# [Data]
──────────────────────────────

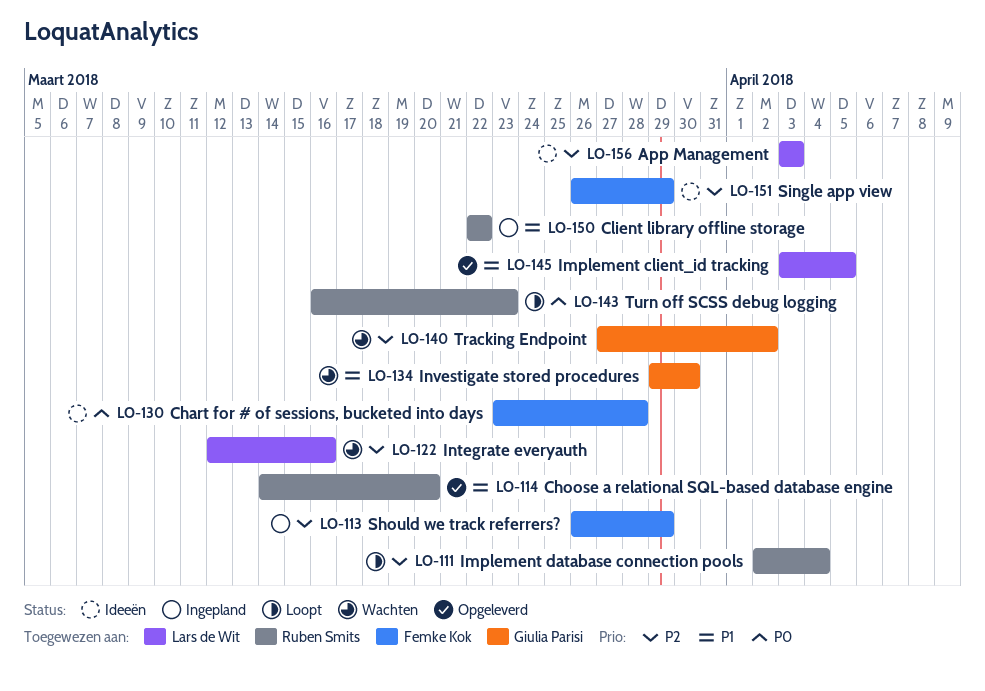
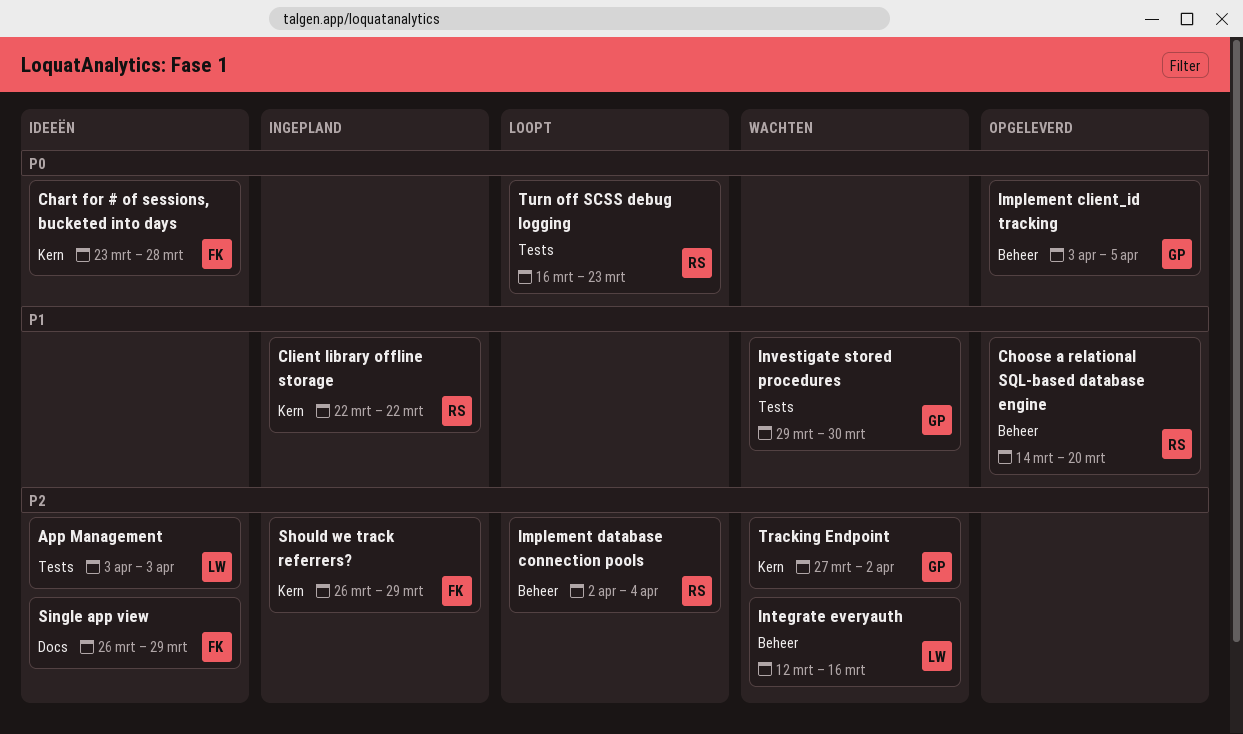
Implement client_id tracking, owner: Lars de Wit -> Giulia Parisi
Implement client_id tracking, priority: P1 -> P0

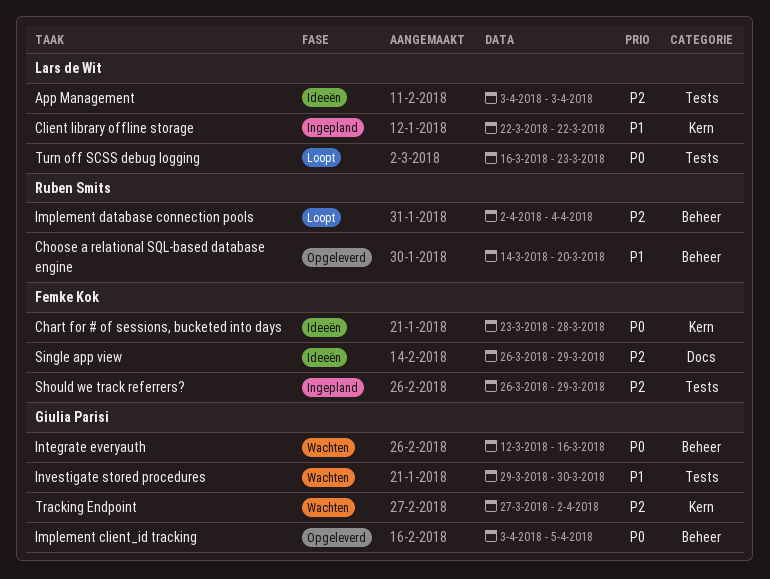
Client library offline storage, owner: Ruben Smits -> Lars de Wit
Integrate everyauth, owner: Lars de Wit -> Giulia Parisi
Integrate everyauth, priority: P2 -> P0
Should we track referrers?, label: Kern -> Tests
Turn off SCSS debug logging, owner: Ruben Smits -> Lars de Wit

──────────────────────────────

# [About this task]
Using the records above, reproduce exactly the lines from the line containing "Implement client_id tracking, priority: P1" through the last line, with both ends kept and no pictures.

# [Output for this exercise]
Implement client_id tracking, priority: P1 -> P0

Client library offline storage, owner: Ruben Smits -> Lars de Wit
Integrate everyauth, owner: Lars de Wit -> Giulia Parisi
Integrate everyauth, priority: P2 -> P0
Should we track referrers?, label: Kern -> Tests
Turn off SCSS debug logging, owner: Ruben Smits -> Lars de Wit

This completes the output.